Saved data entries:
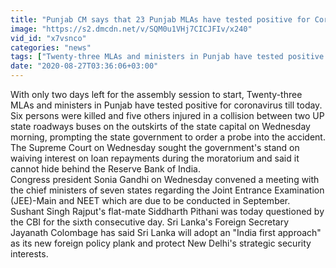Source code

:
 ```yaml
---
title: "Punjab CM says that 23 Punjab MLAs have tested positive for Coronavirus so far Oneindia News"
image: "https://s2.dmcdn.net/v/SQM0u1VHj7CICJFIv/x240"
vid_id: "x7vsnco"
categories: "news"
tags: ["Twenty-three MLAs and ministers in Punjab have tested positive for coronavirus","  Punjab Chief Minister Amarinder Singh"," Transport Minister Ashok Kataria"]
date: "2020-08-27T03:36:06+03:00"
---
```

With only two days left for the assembly session to start, Twenty-three MLAs and ministers in Punjab have tested positive for coronavirus till today. Six persons were killed and five others injured in a collision between two UP state roadways buses on the outskirts of the state capital on Wednesday morning, prompting the state government to order a probe into the accident. The Supreme Court on Wednesday sought the government's stand on waiving interest on loan repayments during the moratorium and said it cannot hide behind the Reserve Bank of India.  <br>Congress president Sonia Gandhi on Wednesday convened a meeting with the chief ministers of seven states regarding the Joint Entrance Examination (JEE)-Main and NEET which are due to be conducted in September. Sushant Singh Rajput's flat-mate Siddharth Pithani was today questioned by the CBI for the sixth consecutive day. Sri Lanka's Foreign Secretary Jayanath Colombage has said Sri Lanka will adopt an &quot;India first approach&quot; as its new foreign policy plank and protect New Delhi's strategic security interests.
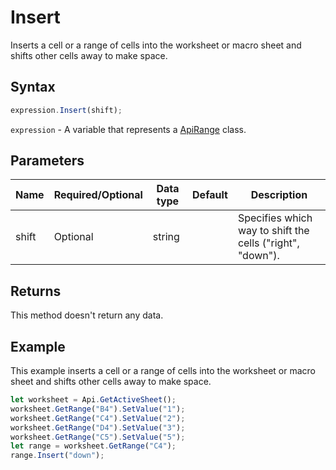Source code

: # Insert

Inserts a cell or a range of cells into the worksheet or macro sheet and shifts other cells away to make space.

## Syntax

```javascript
expression.Insert(shift);
```

`expression` - A variable that represents a [ApiRange](../ApiRange.md) class.

## Parameters

| **Name** | **Required/Optional** | **Data type** | **Default** | **Description** |
| ------------- | ------------- | ------------- | ------------- | ------------- |
| shift | Optional | string |  | Specifies which way to shift the cells ("right", "down"). |

## Returns

This method doesn't return any data.

## Example

This example inserts a cell or a range of cells into the worksheet or macro sheet and shifts other cells away to make space.

```javascript editor-xlsx
let worksheet = Api.GetActiveSheet();
worksheet.GetRange("B4").SetValue("1");
worksheet.GetRange("C4").SetValue("2");
worksheet.GetRange("D4").SetValue("3");
worksheet.GetRange("C5").SetValue("5");
let range = worksheet.GetRange("C4");
range.Insert("down");
```
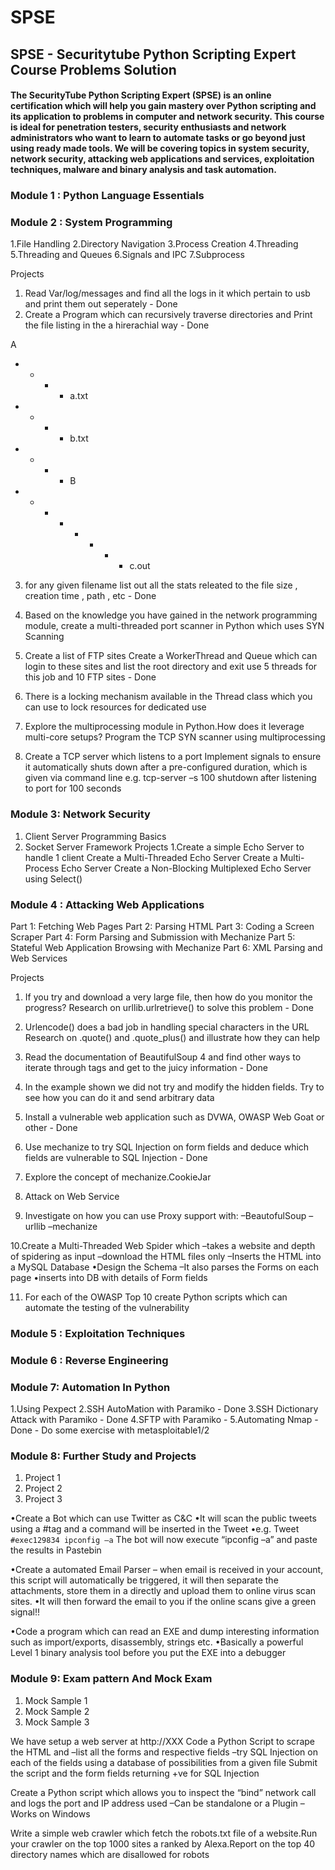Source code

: # SPSE
## SPSE - Securitytube Python Scripting Expert Course Problems Solution
#### The SecurityTube Python Scripting Expert (SPSE) is an online certification which will help you gain mastery over Python scripting and its application to problems in computer and network security. This course is ideal for penetration testers, security enthusiasts and network administrators who want to learn to automate tasks or go beyond just using ready made tools. We will be covering topics in system security, network security, attacking web applications and services, exploitation techniques, malware and binary analysis and task automation.

### Module 1 : Python Language Essentials

### Module 2 : System Programming

1.File Handling 
2.Directory Navigation 
3.Process Creation 
4.Threading 
5.Threading and Queues
6.Signals and IPC
7.Subprocess

Projects

1. Read Var/log/messages and find all the logs in it which pertain to usb and print them out seperately - Done 
2. Create a Program which can recursively traverse directories and Print the file
listing in the a hirerachial way - Done

A
- - - - a.txt
- - - - b.txt
- - - - B
- - - - - - - - c.out

3. for any given filename list out all the stats releated to the file size , creation time , path , etc - Done

4. Based on the knowledge you have gained in the network programming module, create a multi-threaded port scanner in Python which uses SYN Scanning

5. Create a list of FTP sites Create a WorkerThread and Queue which can login to these sites and list the root directory and exit use 5 threads for this job and 10 FTP sites - Done

6. There is a locking mechanism available in the Thread class which you can use to lock resources for dedicated use

7. Explore the multiprocessing module in Python.How does it leverage multi-core setups? Program the TCP SYN scanner using multiprocessing

8. Create a TCP server which listens to a port Implement signals to ensure it automatically shuts down after a pre-configured duration, which is given via command line e.g. tcp-server –s 100 shutdown after listening to port for 100 seconds

### Module 3: Network Security

1. Client Server Programming Basics
2. Socket Server Framework
Projects
1.Create a simple Echo Server to handle 1 client
    Create a Multi-Threaded Echo Server
    Create a Multi-Process Echo Server
    Create a Non-Blocking Multiplexed Echo Server using Select()

### Module 4 : Attacking Web Applications



Part 1: Fetching Web Pages
Part 2: Parsing HTML
Part 3: Coding a Screen Scraper
Part 4: Form Parsing and Submission with Mechanize
Part 5: Stateful Web Application Browsing with Mechanize
Part 6: XML Parsing and Web Services

Projects

1. If you try and download a very large file, then how do you monitor the progress?
Research on urllib.urlretrieve() to solve this problem - Done

2. Urlencode() does a bad job in handling special characters in the URL
Research on .quote() and .quote_plus() and illustrate how they can help

3. Read the documentation of BeautifulSoup 4 and find other ways to iterate through tags and get to the juicy information - Done

4. In the example shown we did not try and modify the hidden fields. Try to see how you can do it and send arbitrary data

5. Install a vulnerable web application such as DVWA, OWASP Web Goat or other - Done

6. Use mechanize to try SQL Injection on form fields and deduce which fields are vulnerable to SQL Injection - Done

7. Explore the concept of mechanize.CookieJar

8. Attack on Web Service

9. Investigate on how you can use Proxy support with:
–BeautofulSoup
–urllib
–mechanize

10.Create a Multi-Threaded Web Spider which
–takes a website and depth of spidering as input
–download the HTML files only
–Inserts the HTML into a MySQL Database
•Design the Schema
–It also parses the Forms on each page
•inserts into DB with details of Form fields

11. For each of the OWASP Top 10 create Python scripts which can automate the testing of the vulnerability 

### Module 5 : Exploitation Techniques

### Module 6 : Reverse Engineering

### Module 7: Automation In Python

1.Using Pexpect
2.SSH AutoMation with Paramiko - Done
3.SSH Dictionary Attack with Paramiko - Done
4.SFTP with Paramiko - 
5.Automating Nmap - Done - Do some exercise with metasploitable1/2

### Module 8: Further Study and Projects
1. Project 1
2. Project 2
3. Project 3


•Create a Bot which can use Twitter as C&C
•It will scan the public tweets using a #tag and a command will be inserted in the Tweet
•e.g. Tweet
`#exec129834 ipconfig –a`
The bot will now execute “ipconfig –a” and paste the results in Pastebin



 
•Create a automated Email Parser – when email is received in your account, this script 
will automatically be triggered, it will then separate the attachments, store them in a 
directly and upload them to online virus scan sites.
•It will then forward the email to you if the online scans give a green signal!!




•Code a program which can read an EXE and dump interesting information such as 
import/exports, disassembly, strings etc.
•Basically a powerful Level 1 binary analysis tool before you put the EXE into a debugger


### Module 9: Exam pattern And Mock Exam
1. Mock Sample 1
2. Mock Sample 2
3. Mock Sample 3 


We have setup a web server at http://XXX
Code a Python Script to scrape the HTML and
–list all the forms and respective fields
–try SQL Injection on each of the fields using a database of possibilities from a given file
Submit the script and the form fields returning +ve for SQL Injection



Create a Python script which allows you to inspect the “bind” network call and logs the 
port and IP address used
–Can be standalone or a Plugin
–Works on Windows



Write a simple web crawler which fetch the robots.txt file of a website.Run your crawler on the top 1000 sites a ranked by Alexa.Report on the top 40 directory names which are disallowed for robots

WORK REQUEST:
Provide the number of lines in the records above containing the string "sites", and write nothing more.

RESPONSE AREA:
3